Osmanlı sarayı her zaman musikîye ehemmiyet vermişti. Musikî san’atı an’anesinin içinde idi. Onu “lâzime-yi saltanat’tan addederdi. Enderun’da istidatlılar çok dikkatli bir musikî tahsili görürlerdi. Fakat bu ehemmiyet Birinci Mahmud, Üçüncü Mustafa, Üçüncü Selim, İkinci Mahmud gibi bizzat musikişinas olan veyahut musikîyi çok seven hükümdarların zamanında resmî bir alâkanın çok üstüne çıkar. Bu saydığımız hükümdarların musikişinaslardan mürekkep hususî bir maiyetleri vardı. Dede’nin, İkinci Mahmud devrinde Saray muhitinde nasıl sevildiğini ve hattâ kıskanıldığını “Letaif-i Rivayât-i Enderun’un bazı parçalarında görmek mümkündür. Şurası da var ki bütün san’atlarımızın yorulduğu, yüzümüzün  lâyıkıyle  bilmediğimiz  bir âleme. Garb’a çevrildiği bu devirde musikî ayakta duran tek san’atımızdı. Mevleviliğin bu devirde Saray’da ve halk arasında gördüğü büvük rağbet de musikîye olan bu bağlanışı besliyordu. Denebilir ki pek az yerde bu devirde İstanbul’da olduğu kadar musikî zevki hâkim olmuştur. Dede’nin ilk meşhur bestesinin bir şarkı, yani dinî olmayan bir musikî eseri ve bilhassa şehir halkının benimsediği cinsten bir eser olduğunu unutmayalım.
Saray’a giren Dede, mevlevî zevkinin bu Saray’a hâkimiyeti ne olursa olsun bir Saray adamı olmuştu.

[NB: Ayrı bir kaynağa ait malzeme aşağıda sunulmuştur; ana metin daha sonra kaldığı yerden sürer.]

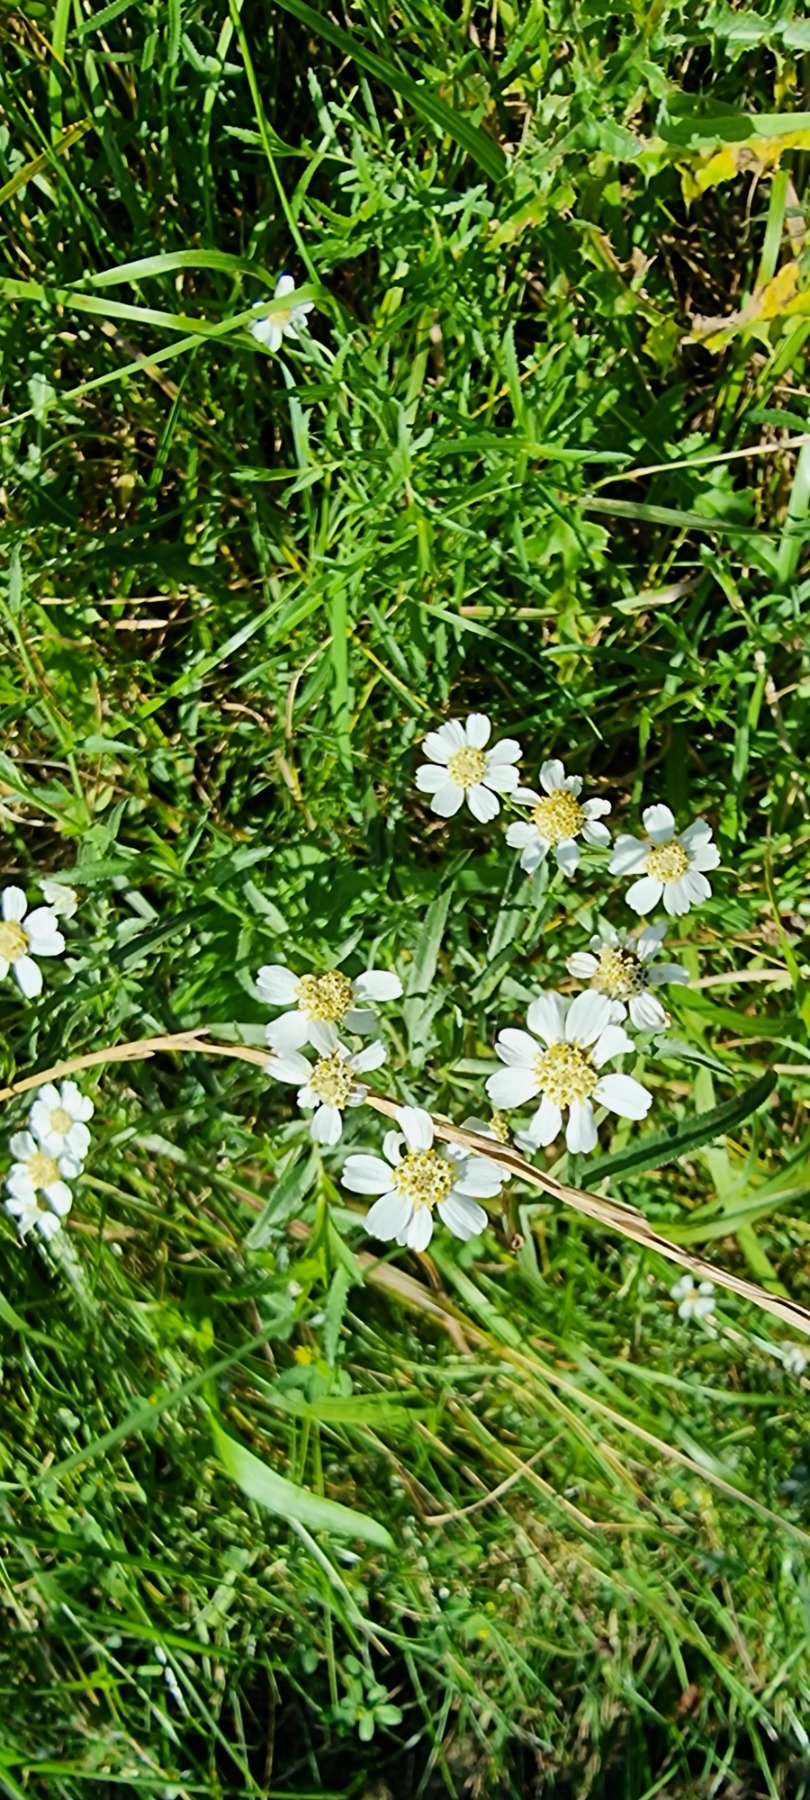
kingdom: Plantae
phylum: Tracheophyta
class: Magnoliopsida
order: Asterales
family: Asteraceae
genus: Achillea
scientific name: Achillea ptarmica
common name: Nyse-røllike
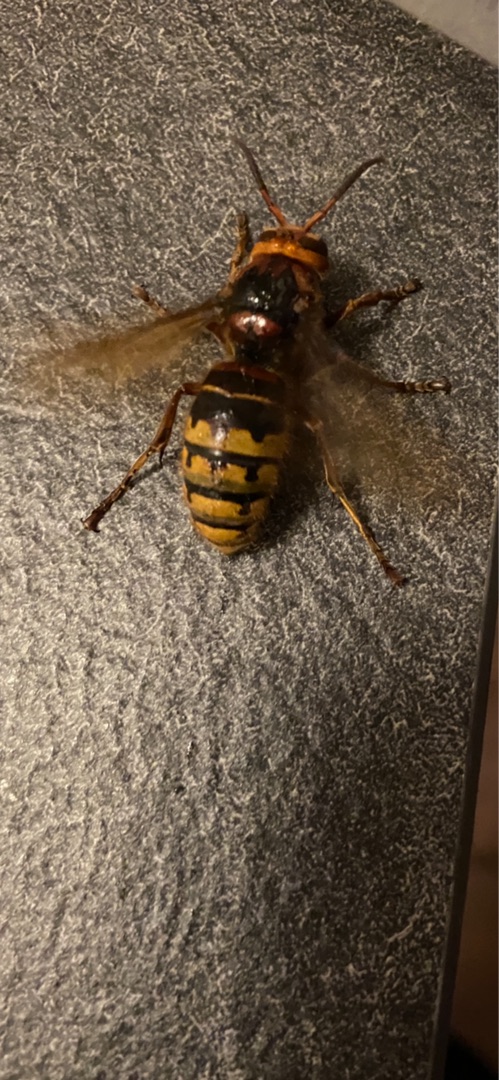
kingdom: Animalia
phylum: Arthropoda
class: Insecta
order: Hymenoptera
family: Vespidae
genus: Vespa
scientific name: Vespa crabro
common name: Stor gedehams
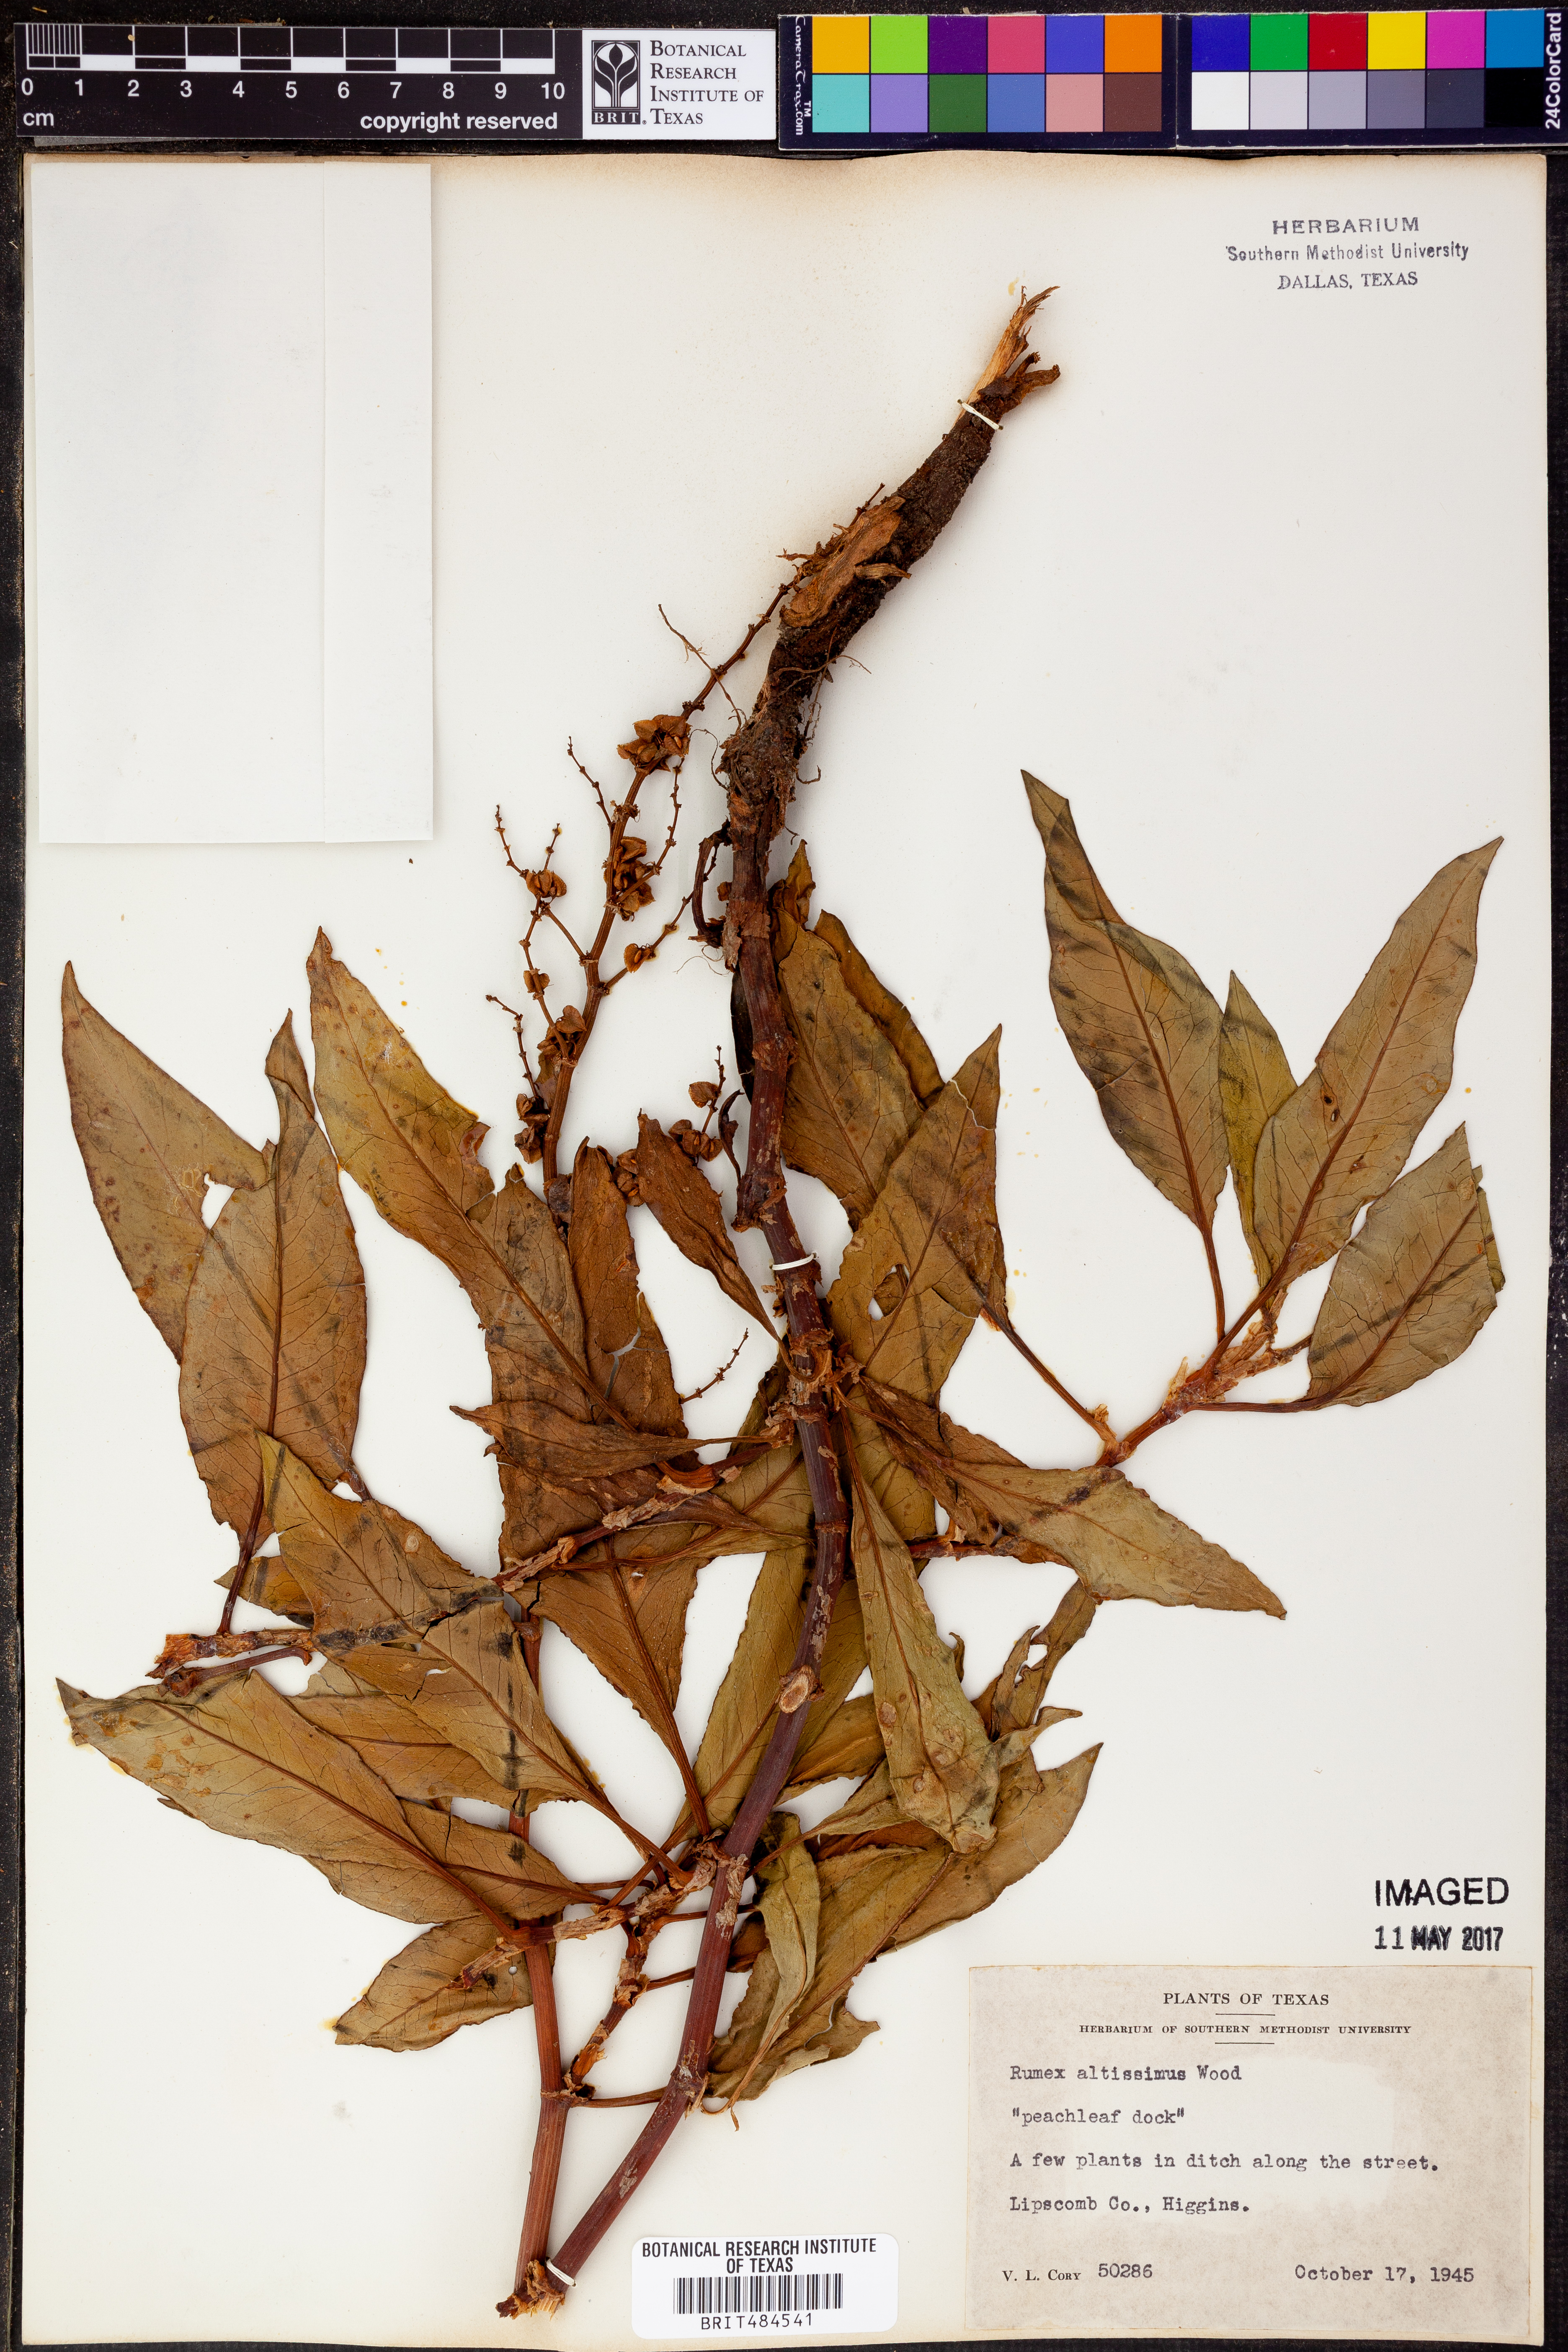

Adnan Saygun, müziğin mihverini
İsmail Dede’nin değiştirdiğini söylemişti

Dede, ömrünün sonuna kadar bu iki vasfı, Mevlevî dervişi ve Saray adamı vasıflarını muhafaza edecektir. Fakat üçüncü bir vasfı ve hususiyeti de unutulmamalıdır. O halka açık adamdı. Ailesi Rumelili idi.
Bu itibarla, Rumeli türkülerini, serhat havalarını çocukluğundan tanıyordu. Devrinin hadiseleri ise bu çocukluk hatıralarının yenilenmesine imkân vermişti. Onun yetiştiği yıllarda Rumeli İstanbul’a birkaç defa akmıştır. Dede’nin san’atında üç tesirin daima yeri vardır. Bunlara bir dördüncüsünü. Garp tesirini de ilâve etmelidir. Seyyah Macfarlain daha 1828’de İstanbul’da İskoç havalarını duyduğunu hatıralarında nakleder. Dede’nin bir çok eserinde Garp musıkîsiyle bu ilk temasın akisleri vardır. Adnan Saygun, bir konferansında, onun, bazı eserlerinde musikîmizin mihverini hemen hemen değiştirdiğini söyler. Musikimizin en imkânsız denebilecek eseri olan Ferah-fezâ Âyini’nde de az-çok bu hususiyet vardır.
Dede’nin hayatı ve eserini üç devreye ayırarak mütalâa etmek en doğrusudur. İlk şöhret yılı olan 1798’den Sabâ Âyini’nin bestelendiği tarih olan 1823’e kadar devam eden devir. Dede’nin daha ziyade hazırlık devresi sayılmalıdır. Belki de dünya tecrübesi bu devirde daha ağır basıyordu. Belki Dede bu devrede daha ziyade Saray ve şehir için besteler yapıyordu. Büyük tecessüsü, dikkati, alma ve benimseme kabiliyetleriyle onun musikî an’anemizin ve şehrin içinde, her an biraz daha zenginleşerek, biraz daha san’atının sırlarına sahip olarak yaşadığını tasavvur edebilirsiniz. Saray’daki hanendeliği, dergâh âyinlerindeki vazifesi ona musikîmizin bütün sırlarını çözmek imkânını veriyordu.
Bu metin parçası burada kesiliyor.